Sure, that applies to any investment in any business, not just airlines. But the point Im laboriously making is that a supposed smart airline management like QR, a successful airline you’d have to agree, has made an investment in VA2 via Bain after due diligence. That would give confidence to other investors that it’s not a bad bet.
The point was not that VA is a risk of failure but these sky high valuations based on an acquisition from a foreign state owned company with an obvious self interest don’t mean they’ll get the same rate from other investors.
That we can certainly agree. That’s why I’m only calling the QR buy-in a yardstick valuation, ( I think I also called it a rule of thumb valuation somewhere) in the absence of any other information.
Just say there are other groups who are doing due diligence now with a view to making an investment.

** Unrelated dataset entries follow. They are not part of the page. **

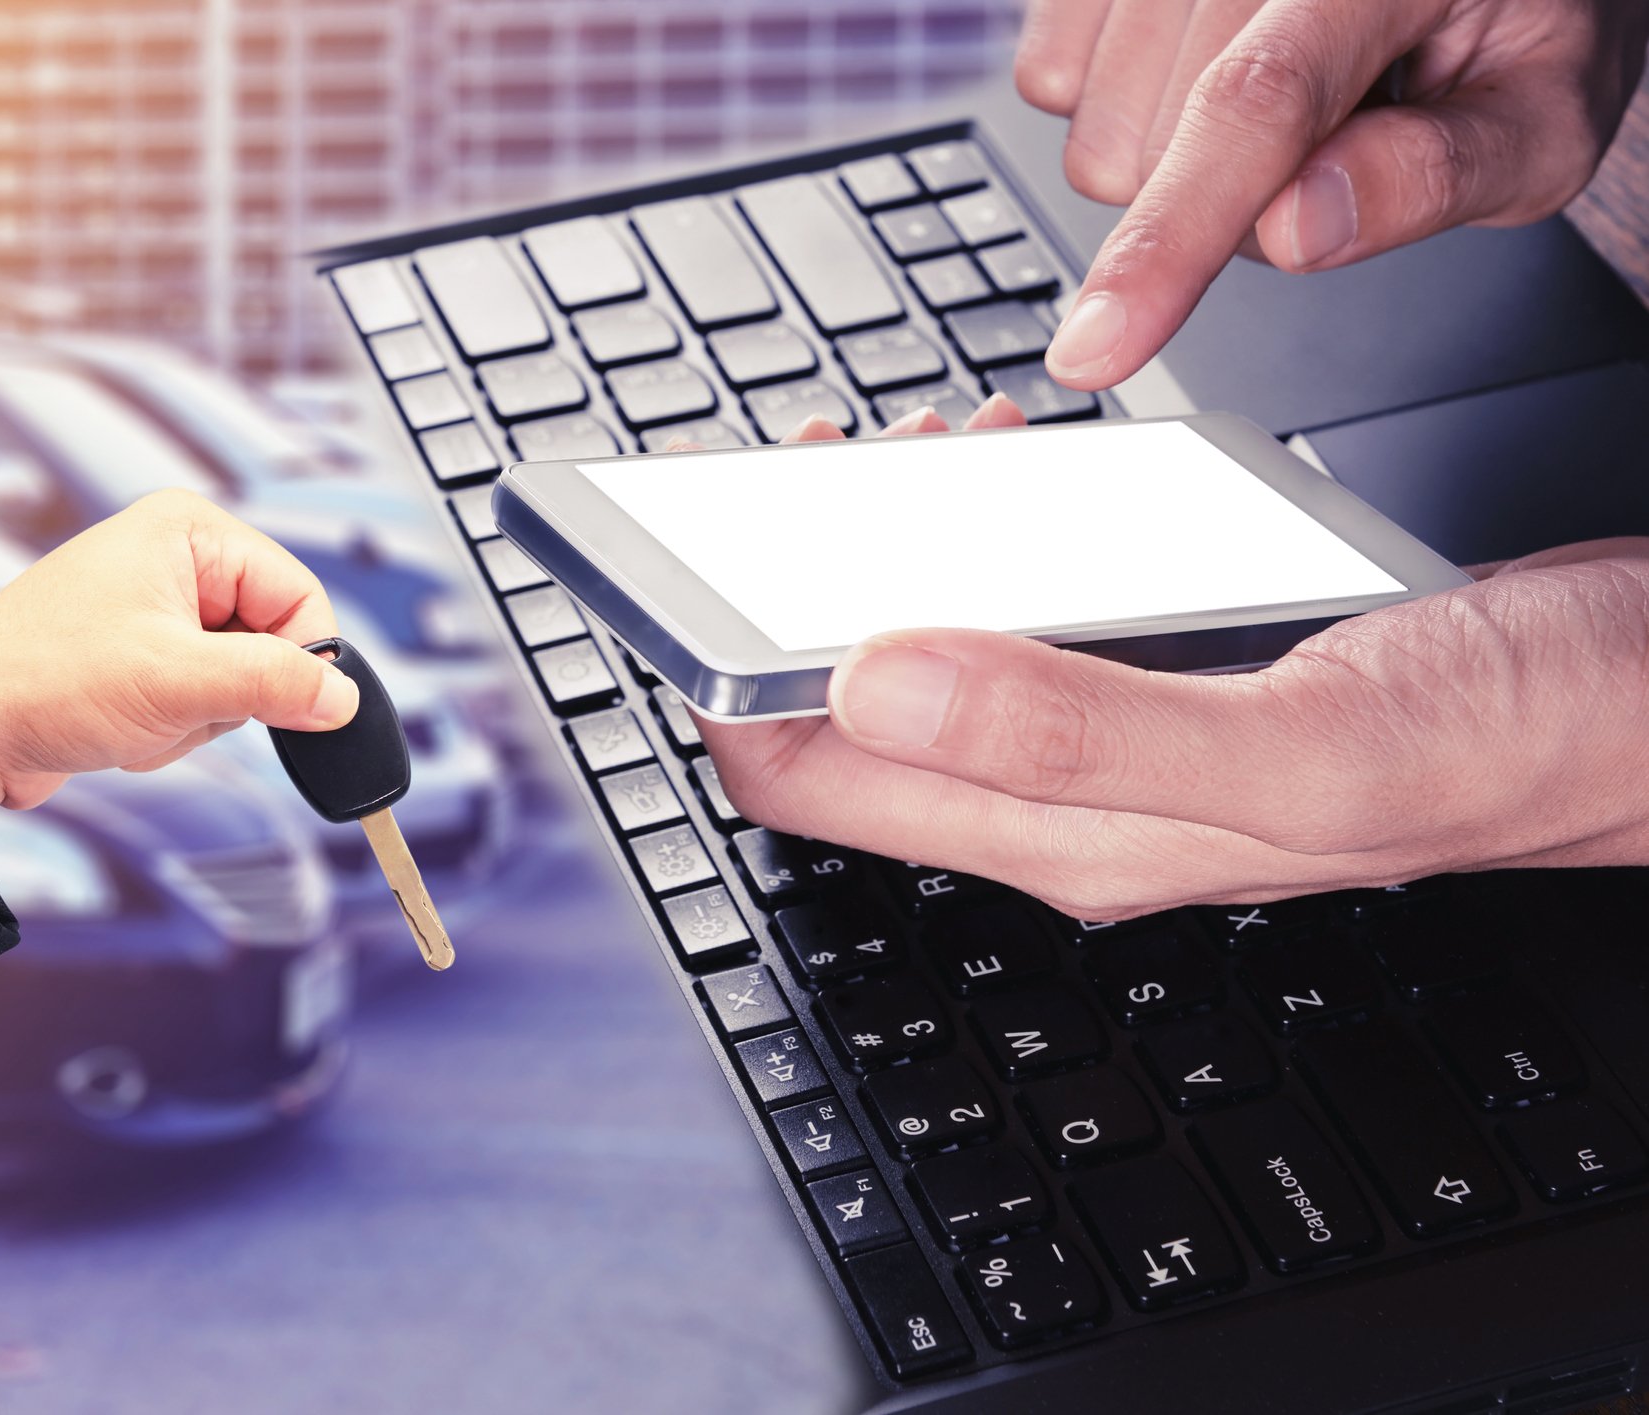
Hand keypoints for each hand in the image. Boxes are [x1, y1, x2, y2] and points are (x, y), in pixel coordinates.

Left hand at [0, 489, 354, 811]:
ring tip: (140, 713)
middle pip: (270, 638)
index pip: (298, 592)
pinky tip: (126, 725)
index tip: (292, 707)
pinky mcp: (139, 653)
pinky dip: (173, 725)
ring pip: (237, 677)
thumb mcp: (179, 683)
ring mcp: (155, 607)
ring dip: (198, 715)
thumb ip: (275, 683)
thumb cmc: (38, 681)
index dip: (300, 657)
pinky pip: (198, 696)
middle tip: (176, 702)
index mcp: (187, 530)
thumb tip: (342, 694)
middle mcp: (174, 557)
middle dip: (231, 692)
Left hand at [699, 519, 1648, 917]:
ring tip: (927, 453)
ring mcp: (1116, 744)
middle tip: (828, 468)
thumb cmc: (1512, 739)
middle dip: (797, 593)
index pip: (816, 781)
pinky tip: (1019, 479)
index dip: (729, 674)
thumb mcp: (1300, 741)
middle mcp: (1071, 803)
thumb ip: (1080, 731)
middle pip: (851, 721)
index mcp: (1071, 836)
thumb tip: (869, 684)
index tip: (717, 553)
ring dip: (889, 556)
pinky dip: (982, 544)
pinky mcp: (1167, 683)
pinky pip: (1019, 625)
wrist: (1646, 707)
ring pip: (931, 665)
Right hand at [1016, 0, 1648, 390]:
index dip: (1171, 235)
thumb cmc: (1512, 16)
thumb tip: (1296, 231)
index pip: (1253, 105)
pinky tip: (1200, 72)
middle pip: (1158, 150)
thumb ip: (1439, 172)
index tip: (1098, 347)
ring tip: (1282, 101)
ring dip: (1173, 161)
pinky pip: (1048, 82)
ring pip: (1094, 137)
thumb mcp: (1543, 111)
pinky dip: (1119, 109)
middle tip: (1330, 146)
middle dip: (1232, 201)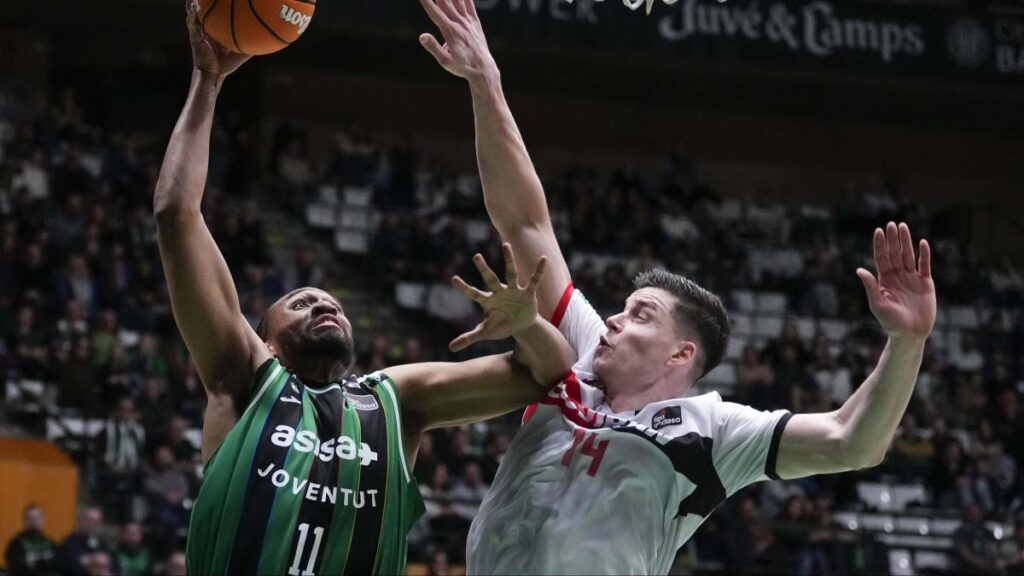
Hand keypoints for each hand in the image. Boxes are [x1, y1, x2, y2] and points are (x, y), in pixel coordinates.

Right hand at [186, 0, 249, 78]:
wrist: (213, 75)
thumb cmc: (225, 65)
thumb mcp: (240, 53)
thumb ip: (250, 45)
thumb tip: (264, 40)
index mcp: (214, 30)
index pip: (213, 14)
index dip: (214, 5)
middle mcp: (204, 29)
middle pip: (201, 10)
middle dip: (201, 1)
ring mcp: (197, 32)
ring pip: (192, 13)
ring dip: (192, 4)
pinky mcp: (194, 38)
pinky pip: (192, 25)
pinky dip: (192, 16)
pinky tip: (193, 9)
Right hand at [418, 0, 497, 81]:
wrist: (483, 69)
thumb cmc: (462, 66)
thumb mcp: (445, 61)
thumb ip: (434, 47)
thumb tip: (422, 36)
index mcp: (449, 31)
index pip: (434, 12)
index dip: (426, 0)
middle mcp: (458, 22)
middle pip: (445, 1)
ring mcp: (467, 21)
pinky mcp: (474, 21)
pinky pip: (469, 3)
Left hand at [449, 243, 546, 351]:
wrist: (521, 325)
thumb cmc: (501, 325)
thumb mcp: (485, 332)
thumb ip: (468, 338)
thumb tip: (450, 348)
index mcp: (488, 301)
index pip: (473, 293)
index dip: (464, 287)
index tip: (453, 279)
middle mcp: (499, 292)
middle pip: (490, 278)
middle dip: (483, 269)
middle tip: (475, 256)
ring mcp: (514, 291)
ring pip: (511, 273)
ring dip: (508, 260)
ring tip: (505, 245)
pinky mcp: (527, 294)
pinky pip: (533, 281)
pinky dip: (539, 271)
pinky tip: (543, 259)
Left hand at [857, 222, 935, 340]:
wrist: (910, 334)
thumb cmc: (891, 322)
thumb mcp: (877, 303)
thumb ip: (870, 286)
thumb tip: (859, 269)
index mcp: (884, 280)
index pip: (882, 258)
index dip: (880, 245)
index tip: (878, 231)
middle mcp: (897, 277)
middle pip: (895, 253)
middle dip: (893, 239)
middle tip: (891, 224)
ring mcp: (912, 279)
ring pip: (908, 256)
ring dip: (906, 242)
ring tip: (903, 227)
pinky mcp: (926, 284)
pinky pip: (924, 266)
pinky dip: (924, 254)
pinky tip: (922, 243)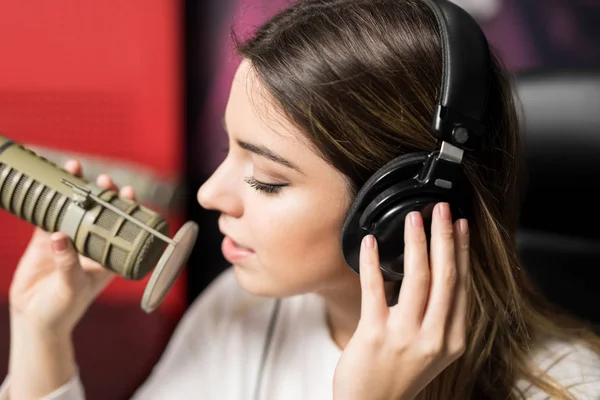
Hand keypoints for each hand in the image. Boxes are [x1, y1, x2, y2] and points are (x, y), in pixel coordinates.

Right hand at [8, 160, 136, 334]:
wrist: (36, 319)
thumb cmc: (64, 308)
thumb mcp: (72, 287)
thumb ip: (68, 264)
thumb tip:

They will be thinking gee, do we have the capacity to absorb ups and downs like QR might? Am I going to have the same leverage in the boardroom as QR will have? Am I going to have a say in the appointment of a CEO? If on balance it’s a ‘no’ for those, then they will value it lower, but Bain will have a hard price starting point of the QR buy-in. It will be up to the other potential investors to argue down from that# and that’s why I think the QR buy-in is of additional value beyond the money tendered.
# and you would think they would be able to successfully do that, but as I’ve said, they’re arguing down from the QR high price not from an investment bankers theoretical valuation or a lower valuation without hard money behind it.